Task statement: Wherever "options" appears in a line of the records below, count that line, and report only the number.

[[ Study material, beginning ]]

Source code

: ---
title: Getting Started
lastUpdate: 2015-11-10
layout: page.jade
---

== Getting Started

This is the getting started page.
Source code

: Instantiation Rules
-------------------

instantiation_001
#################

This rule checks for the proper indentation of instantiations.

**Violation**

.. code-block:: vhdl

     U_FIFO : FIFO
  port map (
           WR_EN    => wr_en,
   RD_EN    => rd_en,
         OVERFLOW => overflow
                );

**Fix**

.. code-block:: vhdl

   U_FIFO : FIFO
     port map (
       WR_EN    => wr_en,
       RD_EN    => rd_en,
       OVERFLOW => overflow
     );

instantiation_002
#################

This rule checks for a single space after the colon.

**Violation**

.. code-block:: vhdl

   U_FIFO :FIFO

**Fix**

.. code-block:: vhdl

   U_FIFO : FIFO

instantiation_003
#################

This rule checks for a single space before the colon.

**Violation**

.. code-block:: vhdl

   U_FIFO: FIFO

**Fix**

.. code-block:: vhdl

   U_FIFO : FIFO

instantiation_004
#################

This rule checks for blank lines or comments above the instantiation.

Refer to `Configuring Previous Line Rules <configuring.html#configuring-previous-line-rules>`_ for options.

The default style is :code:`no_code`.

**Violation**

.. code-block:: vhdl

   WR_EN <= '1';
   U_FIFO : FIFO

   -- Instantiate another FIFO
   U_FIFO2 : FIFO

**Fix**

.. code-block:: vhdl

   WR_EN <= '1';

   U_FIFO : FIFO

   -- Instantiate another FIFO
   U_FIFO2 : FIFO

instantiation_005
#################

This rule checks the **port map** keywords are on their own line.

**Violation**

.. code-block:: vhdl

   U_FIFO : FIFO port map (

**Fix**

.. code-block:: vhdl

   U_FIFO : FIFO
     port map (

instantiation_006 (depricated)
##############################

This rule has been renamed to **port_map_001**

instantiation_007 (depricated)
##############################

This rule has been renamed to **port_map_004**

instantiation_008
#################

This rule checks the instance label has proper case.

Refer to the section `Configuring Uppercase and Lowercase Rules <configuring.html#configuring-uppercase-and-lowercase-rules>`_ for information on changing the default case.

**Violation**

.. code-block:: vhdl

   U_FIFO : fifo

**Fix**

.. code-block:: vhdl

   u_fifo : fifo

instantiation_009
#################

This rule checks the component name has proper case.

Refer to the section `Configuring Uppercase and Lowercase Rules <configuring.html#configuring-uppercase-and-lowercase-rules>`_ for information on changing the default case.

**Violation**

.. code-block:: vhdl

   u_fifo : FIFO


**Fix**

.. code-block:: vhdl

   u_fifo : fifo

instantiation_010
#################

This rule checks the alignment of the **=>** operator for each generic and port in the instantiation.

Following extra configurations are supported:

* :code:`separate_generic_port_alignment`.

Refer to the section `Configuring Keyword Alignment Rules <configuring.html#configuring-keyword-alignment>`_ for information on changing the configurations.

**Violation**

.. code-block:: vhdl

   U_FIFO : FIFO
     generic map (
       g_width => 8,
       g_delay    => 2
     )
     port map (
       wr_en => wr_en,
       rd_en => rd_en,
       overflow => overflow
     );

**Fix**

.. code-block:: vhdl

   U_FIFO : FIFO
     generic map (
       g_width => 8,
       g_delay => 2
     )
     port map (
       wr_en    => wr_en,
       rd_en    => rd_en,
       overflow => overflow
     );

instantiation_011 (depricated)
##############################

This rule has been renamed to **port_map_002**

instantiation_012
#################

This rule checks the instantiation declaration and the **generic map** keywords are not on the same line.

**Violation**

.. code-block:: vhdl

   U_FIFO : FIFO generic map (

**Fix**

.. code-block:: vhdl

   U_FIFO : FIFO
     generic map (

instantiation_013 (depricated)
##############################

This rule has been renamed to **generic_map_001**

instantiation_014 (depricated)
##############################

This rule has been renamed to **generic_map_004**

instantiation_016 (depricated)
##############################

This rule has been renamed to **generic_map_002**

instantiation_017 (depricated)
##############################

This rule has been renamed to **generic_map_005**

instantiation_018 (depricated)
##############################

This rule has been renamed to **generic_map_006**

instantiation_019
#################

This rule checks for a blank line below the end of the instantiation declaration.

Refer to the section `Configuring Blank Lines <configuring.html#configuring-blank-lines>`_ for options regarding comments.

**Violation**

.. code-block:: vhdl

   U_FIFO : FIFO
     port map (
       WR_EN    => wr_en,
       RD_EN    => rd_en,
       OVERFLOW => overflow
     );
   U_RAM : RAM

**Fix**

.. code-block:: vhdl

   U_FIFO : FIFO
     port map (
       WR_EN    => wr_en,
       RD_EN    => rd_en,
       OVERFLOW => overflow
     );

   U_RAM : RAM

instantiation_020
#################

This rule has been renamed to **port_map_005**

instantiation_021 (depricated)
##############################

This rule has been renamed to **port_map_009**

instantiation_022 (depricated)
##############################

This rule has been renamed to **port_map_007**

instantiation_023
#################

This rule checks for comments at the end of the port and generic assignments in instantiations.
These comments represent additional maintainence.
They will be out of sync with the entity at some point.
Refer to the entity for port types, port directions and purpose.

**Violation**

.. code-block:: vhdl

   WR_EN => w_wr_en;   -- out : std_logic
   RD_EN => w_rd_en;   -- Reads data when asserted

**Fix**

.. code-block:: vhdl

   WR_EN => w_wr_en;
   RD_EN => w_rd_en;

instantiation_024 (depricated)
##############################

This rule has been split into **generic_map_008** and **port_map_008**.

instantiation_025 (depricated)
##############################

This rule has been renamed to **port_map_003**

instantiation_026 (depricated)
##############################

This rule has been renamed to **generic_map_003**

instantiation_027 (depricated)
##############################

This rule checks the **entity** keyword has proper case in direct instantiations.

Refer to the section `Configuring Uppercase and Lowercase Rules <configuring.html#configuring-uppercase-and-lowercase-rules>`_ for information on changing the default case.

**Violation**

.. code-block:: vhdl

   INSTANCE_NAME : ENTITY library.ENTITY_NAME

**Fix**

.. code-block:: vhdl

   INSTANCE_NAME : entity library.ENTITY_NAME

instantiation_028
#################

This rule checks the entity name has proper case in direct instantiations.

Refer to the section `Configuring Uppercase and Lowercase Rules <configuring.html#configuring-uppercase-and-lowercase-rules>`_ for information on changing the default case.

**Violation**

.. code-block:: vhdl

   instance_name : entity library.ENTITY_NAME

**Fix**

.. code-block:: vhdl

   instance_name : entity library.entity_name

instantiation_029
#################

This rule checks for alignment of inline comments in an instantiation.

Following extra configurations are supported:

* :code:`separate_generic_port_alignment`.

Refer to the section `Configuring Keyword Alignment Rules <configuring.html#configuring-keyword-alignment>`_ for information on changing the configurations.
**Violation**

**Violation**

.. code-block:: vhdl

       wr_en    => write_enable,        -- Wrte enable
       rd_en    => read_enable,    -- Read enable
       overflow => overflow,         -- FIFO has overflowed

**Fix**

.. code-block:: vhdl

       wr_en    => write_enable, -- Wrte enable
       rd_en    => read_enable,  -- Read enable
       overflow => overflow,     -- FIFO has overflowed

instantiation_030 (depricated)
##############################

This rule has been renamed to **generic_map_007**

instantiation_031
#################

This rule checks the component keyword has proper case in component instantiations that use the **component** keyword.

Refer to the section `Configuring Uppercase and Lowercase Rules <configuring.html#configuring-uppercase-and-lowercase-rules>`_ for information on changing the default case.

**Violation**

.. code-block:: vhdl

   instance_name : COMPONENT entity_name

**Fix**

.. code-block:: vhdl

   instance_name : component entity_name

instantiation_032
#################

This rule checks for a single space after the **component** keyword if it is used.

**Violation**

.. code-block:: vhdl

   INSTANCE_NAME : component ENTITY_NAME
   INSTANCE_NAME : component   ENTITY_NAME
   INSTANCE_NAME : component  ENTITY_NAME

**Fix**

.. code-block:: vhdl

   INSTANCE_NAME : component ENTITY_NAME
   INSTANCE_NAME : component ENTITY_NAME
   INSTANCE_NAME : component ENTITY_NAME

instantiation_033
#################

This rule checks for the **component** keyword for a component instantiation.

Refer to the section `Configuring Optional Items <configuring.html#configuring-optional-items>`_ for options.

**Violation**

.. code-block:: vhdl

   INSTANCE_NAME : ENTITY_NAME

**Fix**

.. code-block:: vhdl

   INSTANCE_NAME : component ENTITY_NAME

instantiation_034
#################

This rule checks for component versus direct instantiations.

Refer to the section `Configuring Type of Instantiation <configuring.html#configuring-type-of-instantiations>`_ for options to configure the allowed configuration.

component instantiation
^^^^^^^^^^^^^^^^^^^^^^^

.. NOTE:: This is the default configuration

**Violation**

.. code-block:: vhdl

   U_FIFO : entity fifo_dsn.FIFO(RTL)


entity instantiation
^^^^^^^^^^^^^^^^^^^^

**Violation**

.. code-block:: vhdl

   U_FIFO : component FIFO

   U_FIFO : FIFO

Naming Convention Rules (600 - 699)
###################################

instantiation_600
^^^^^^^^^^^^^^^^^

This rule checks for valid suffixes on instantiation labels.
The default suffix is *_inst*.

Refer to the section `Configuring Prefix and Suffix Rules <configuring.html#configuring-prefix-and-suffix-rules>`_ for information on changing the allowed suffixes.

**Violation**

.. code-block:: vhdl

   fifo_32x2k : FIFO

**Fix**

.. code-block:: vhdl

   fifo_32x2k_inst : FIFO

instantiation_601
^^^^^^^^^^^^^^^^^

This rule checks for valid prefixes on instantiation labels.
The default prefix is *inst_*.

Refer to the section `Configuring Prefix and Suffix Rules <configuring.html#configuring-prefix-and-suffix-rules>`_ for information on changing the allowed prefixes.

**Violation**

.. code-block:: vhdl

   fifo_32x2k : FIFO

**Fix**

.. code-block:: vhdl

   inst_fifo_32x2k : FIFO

[[ Study material, end ]]
[[ Study material, beginning ]]

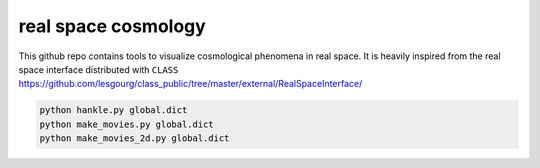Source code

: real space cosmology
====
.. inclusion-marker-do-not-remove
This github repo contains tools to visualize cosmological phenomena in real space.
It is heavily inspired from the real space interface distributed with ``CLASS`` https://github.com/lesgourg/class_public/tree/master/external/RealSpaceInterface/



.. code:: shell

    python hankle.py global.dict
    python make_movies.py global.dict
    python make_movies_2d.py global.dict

[[ Study material, end ]]

Result for this task: 4